#### INPUT MATERIAL ####
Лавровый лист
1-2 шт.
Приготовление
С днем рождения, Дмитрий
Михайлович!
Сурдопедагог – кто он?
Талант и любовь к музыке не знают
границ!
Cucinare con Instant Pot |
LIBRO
####
#### INPUT MATERIAL ####
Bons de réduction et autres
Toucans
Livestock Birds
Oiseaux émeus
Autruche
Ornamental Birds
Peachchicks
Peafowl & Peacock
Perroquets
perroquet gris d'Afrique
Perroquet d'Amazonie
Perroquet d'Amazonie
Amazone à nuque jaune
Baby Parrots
####
PROBLEM DESCRIPTION :: Can you retype, character for character, the part of the material that opens with the line containing "Bons de réduction et autres" and closes with the line containing "Baby Parrots", both of those lines included?

ANSWER BOX ::
Bons de réduction et autres
Toucans
Livestock Birds
Oiseaux émeus
Autruche
Ornamental Birds
Peachchicks
Peafowl & Peacock
Perroquets
perroquet gris d'Afrique
Perroquet d'Amazonie
Perroquet d'Amazonie
Amazone à nuque jaune
Baby Parrots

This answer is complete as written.